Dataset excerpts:

- Opening Delimiter -

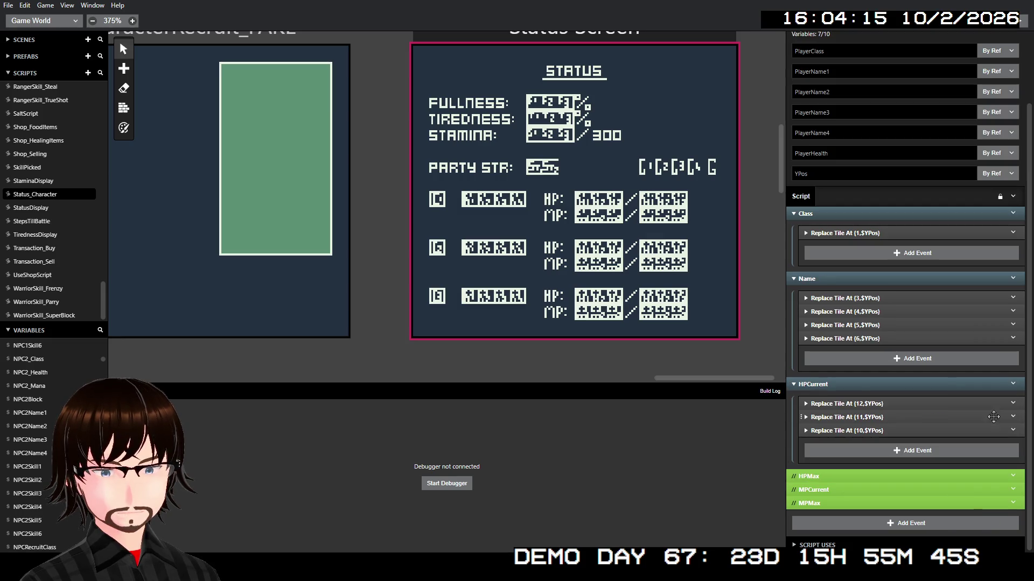
{"action": "left_click", "coordinate": [1012, 383]}
{"action": "left_click", "coordinate": [993, 431]}
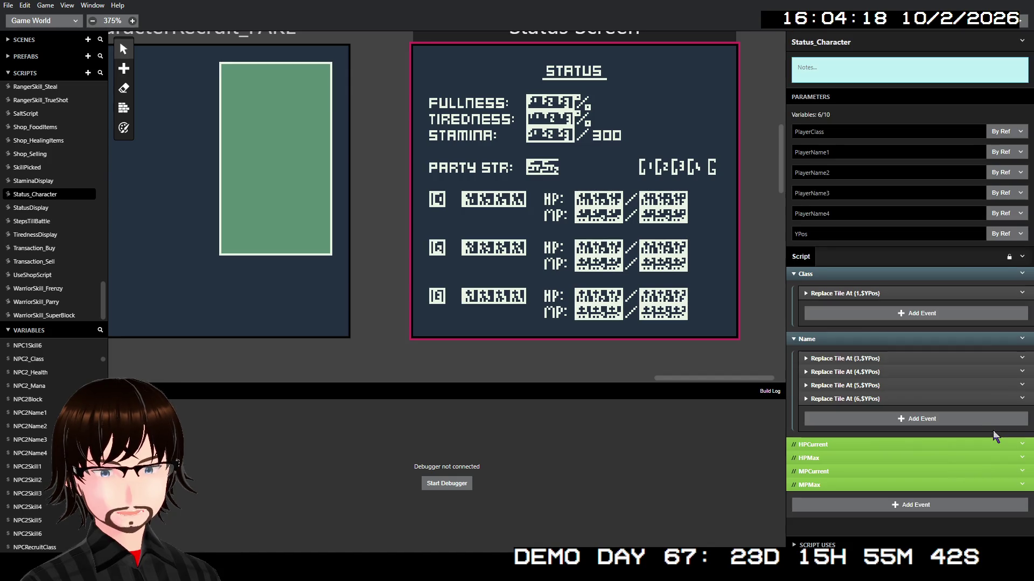
{"action": "left_click", "coordinate": [1020, 21]}
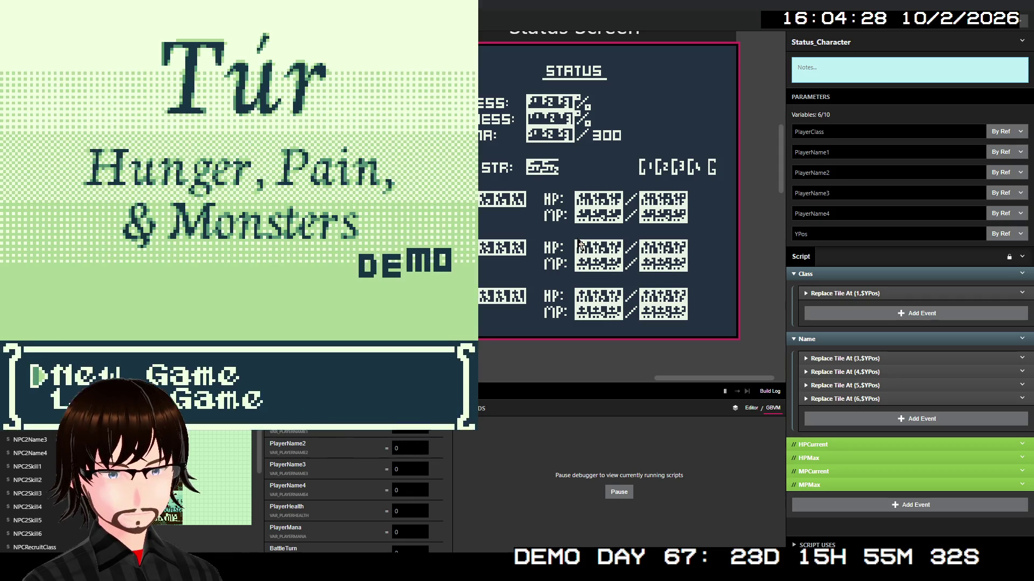
- Start a new game, view the party status screen, close the game, and expand the first name tile event
{"action": "key", "text": "z"}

- Closing Delimiter -

_INSTRUCTIONS TO FOLLOW_. Produce an exact reprint of the entries, dropping the images.

_ANSWER TO THE PROBLEM_.
{"action": "left_click", "coordinate": [1012, 383]}
{"action": "left_click", "coordinate": [993, 431]}
{"action": "left_click", "coordinate": [1020, 21]}
- Start a new game, view the party status screen, close the game, and expand the first name tile event
{"action": "key", "text": "z"}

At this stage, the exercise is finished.